→ INFORMATION SUPPLIED
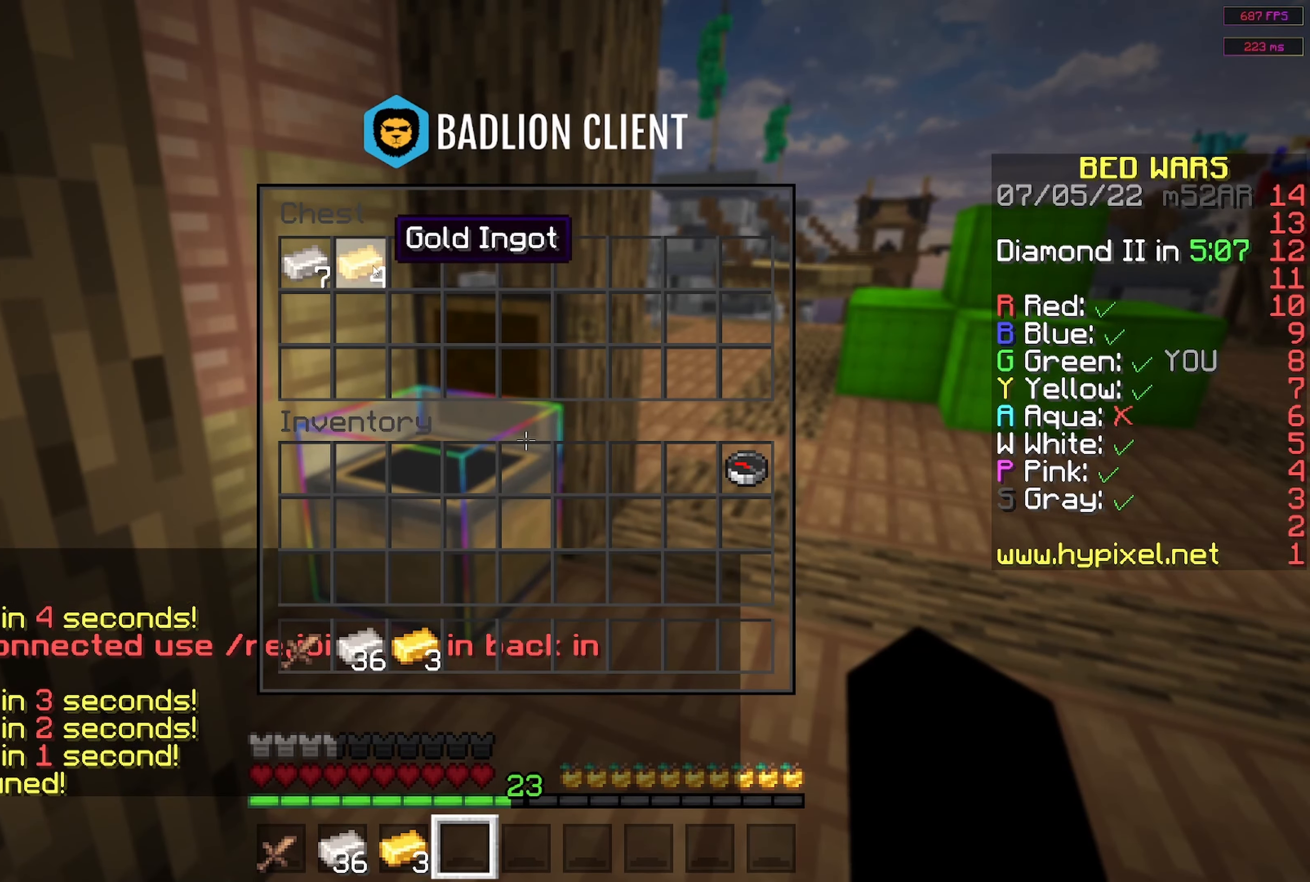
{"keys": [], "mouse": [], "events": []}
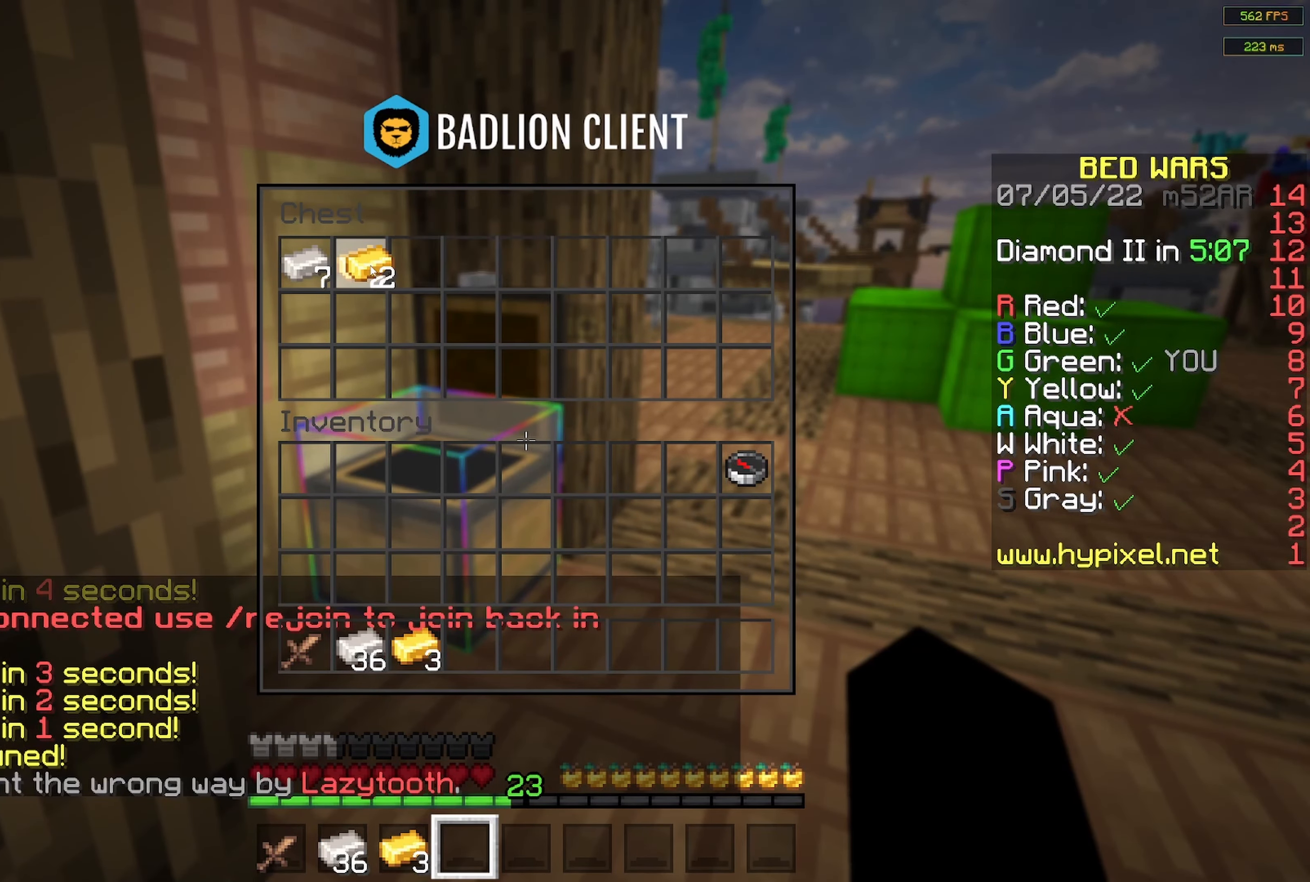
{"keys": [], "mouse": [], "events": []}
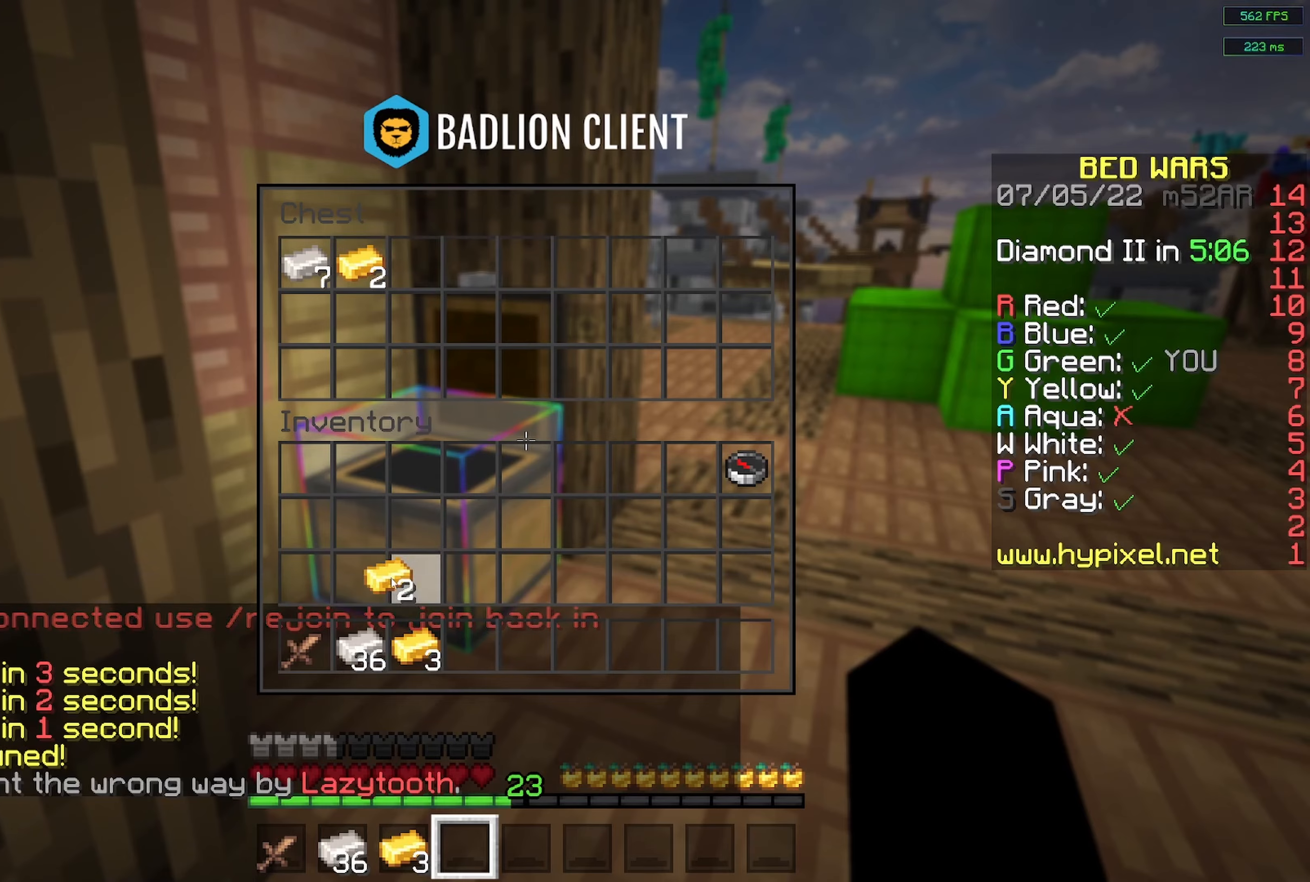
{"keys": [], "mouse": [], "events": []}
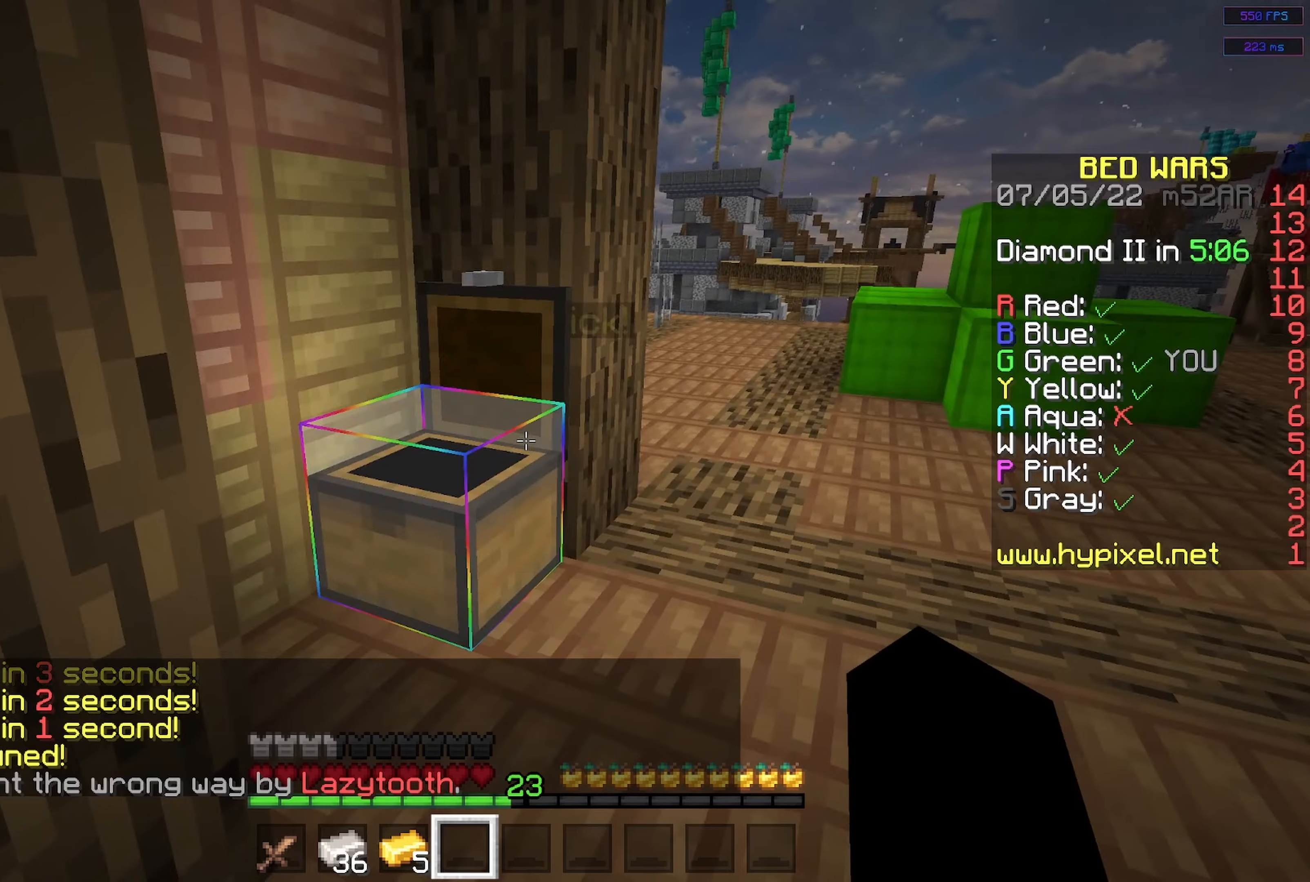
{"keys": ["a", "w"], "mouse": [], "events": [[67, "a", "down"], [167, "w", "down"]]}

→ PROMPT
Where the data contains images, drop them and print the rest exactly.

→ EXERCISE OUTPUT
{"keys": [], "mouse": [], "events": []}
{"keys": [], "mouse": [], "events": []}
{"keys": [], "mouse": [], "events": []}
{"keys": ["a", "w"], "mouse": [], "events": [[67, "a", "down"], [167, "w", "down"]]}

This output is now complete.